Beckers se puso en pie y apagó las luces. Sólo palpitaban las diferentes pantallas en las que bailaban cortes del cerebro.

– La película que veremos estará entrecortada, ya que lo proyectamos a cinco imágenes por segundo mientras que la impresión de movimiento no se crea netamente más que a unas diez o doce imágenes por segundo. Sin embargo, es suficiente para… -su voz se debilitó- para comprender. Creo que el realizador comprendió algunas cosas sobre el cerebro mucho antes que cualquier otra persona…

Descansó la palma de la mano sobre el ratón y miró a sus interlocutores a los ojos. Su aspecto era grave.

– Les pido por favor que si algún día llegan a comprender el sentido de todo esto no se olviden de informarme. No quiero que esas imágenes se queden sin respuesta en mi mente hasta el fin de mis días.

El film comenzó.

Motor. Acción.

24

Sharko trataba de emerger de la bañera con dificultad cuando uno de los tres mil muecines de El Cairo llamó a los fieles a la oración del alba. La voz, potente y misteriosa, parecía descender del cielo como un oráculo. El policía recordó los altavoces, omnipresentes en las calles. Cuando el sol aún no había salido, ya la ciudad entera vibraba con las enseñanzas del Corán.

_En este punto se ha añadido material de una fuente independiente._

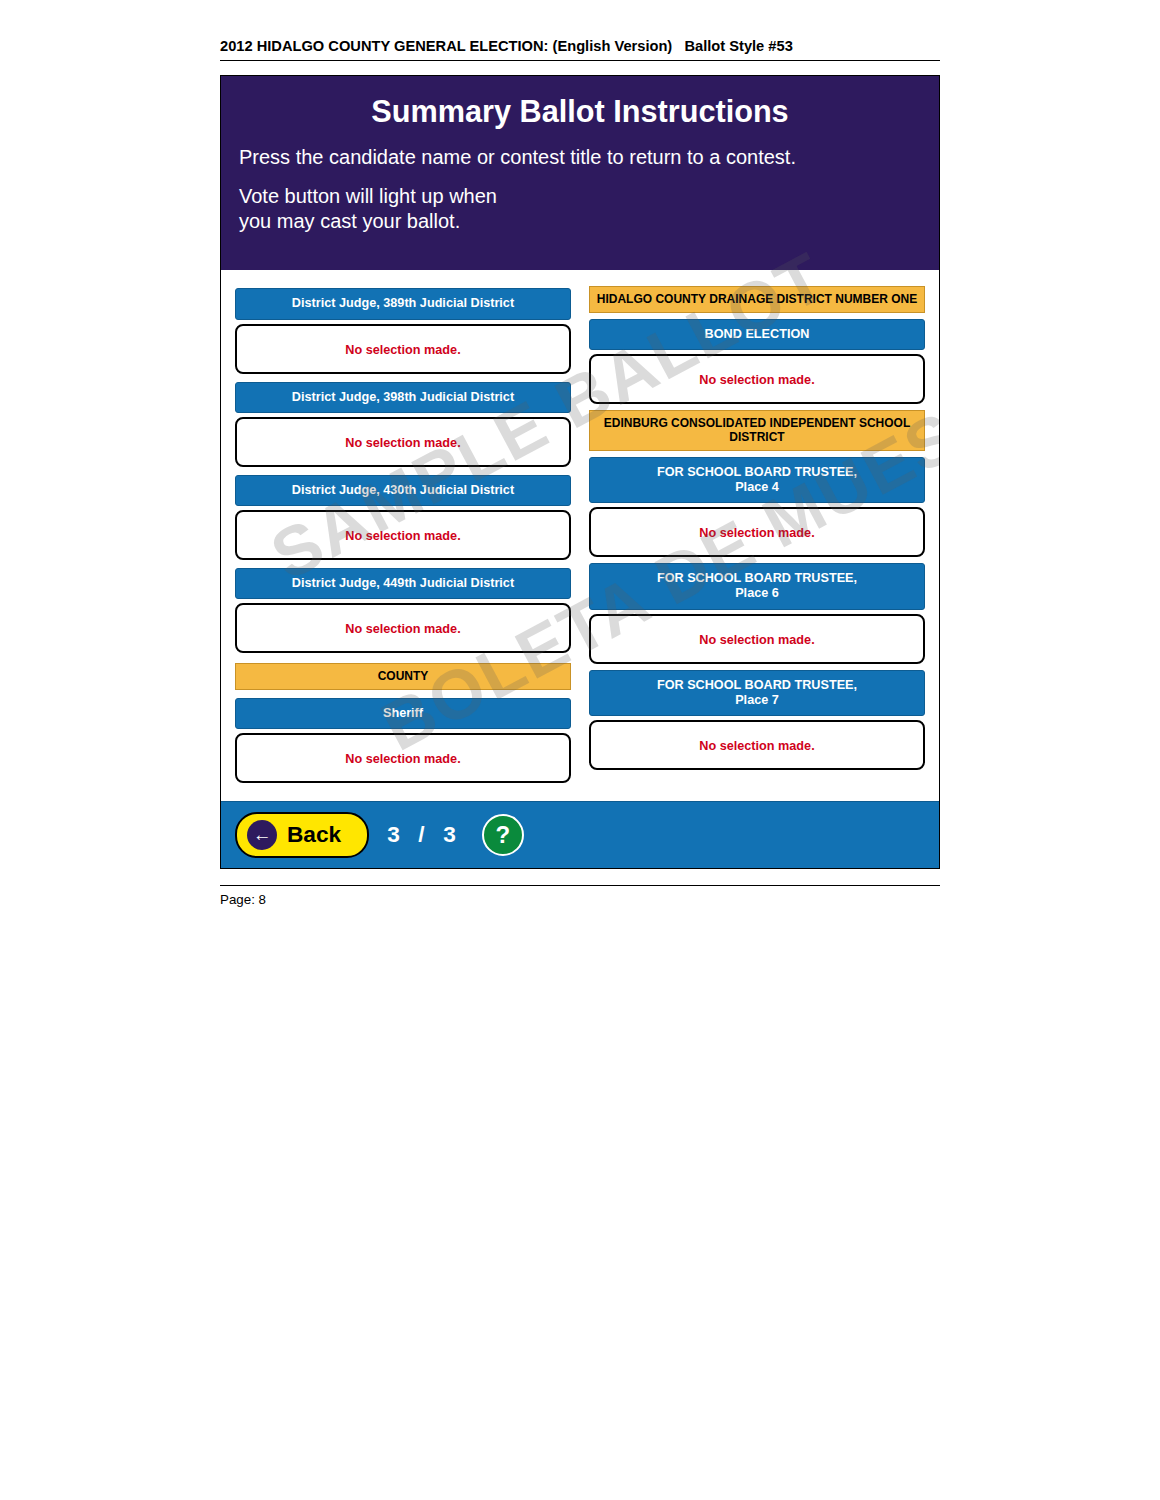2012 HIDALGO COUNTY GENERAL ELECTION: (English Version) Ballot Style #53
Summary Ballot Instructions
Press the candidate name or contest title to return to a contest.
Vote button will light up when
you may cast your ballot.
District Judge, 389th Judicial District
No selection made.
District Judge, 398th Judicial District
No selection made.
District Judge, 430th Judicial District
No selection made.
District Judge, 449th Judicial District
No selection made.
COUNTY
Sheriff
No selection made.
HIDALGO COUNTY DRAINAGE DISTRICT NUMBER ONE
BOND ELECTION
No selection made.
EDINBURG CONSOLIDATED INDEPENDENT SCHOOL DISTRICT
FOR SCHOOL BOARD TRUSTEE,
Place 4
No selection made.
FOR SCHOOL BOARD TRUSTEE,
Place 6
No selection made.
FOR SCHOOL BOARD TRUSTEE,
Place 7
No selection made.
← Back
3 / 3
?
SAMPLE BALLOT BOLETA DE MUESTRA
Page: 8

El comisario se inclinó hacia atrás, la espalda le tironeaba. Probable compresión de las vértebras L1 y L2, le había dicho un día el médico. Envejecía, válgame Dios, y dormir unas horas en una bañera, plegado en dos, ya no era aconsejable a su edad. En cuanto a las picaduras de mosquitos… Se extendían por su piel hasta el punto de que deseaba pelarla con un cuchillo. Se untó todo el cuerpo con una generosa capa de Parfenac y soltó un suspiro de alivio.

Se tragó su comprimido de Zyprexa, poco eficaz en una ciudad tan calurosa y estresante, e hizo sus maletas. El vuelo a París estaba previsto a las cinco de la tarde. Casi ni había llegado y ya tenía que marcharse. Y esperaba ansiosamente volver al «fresco» parisino, con sus 28 o 29 °C.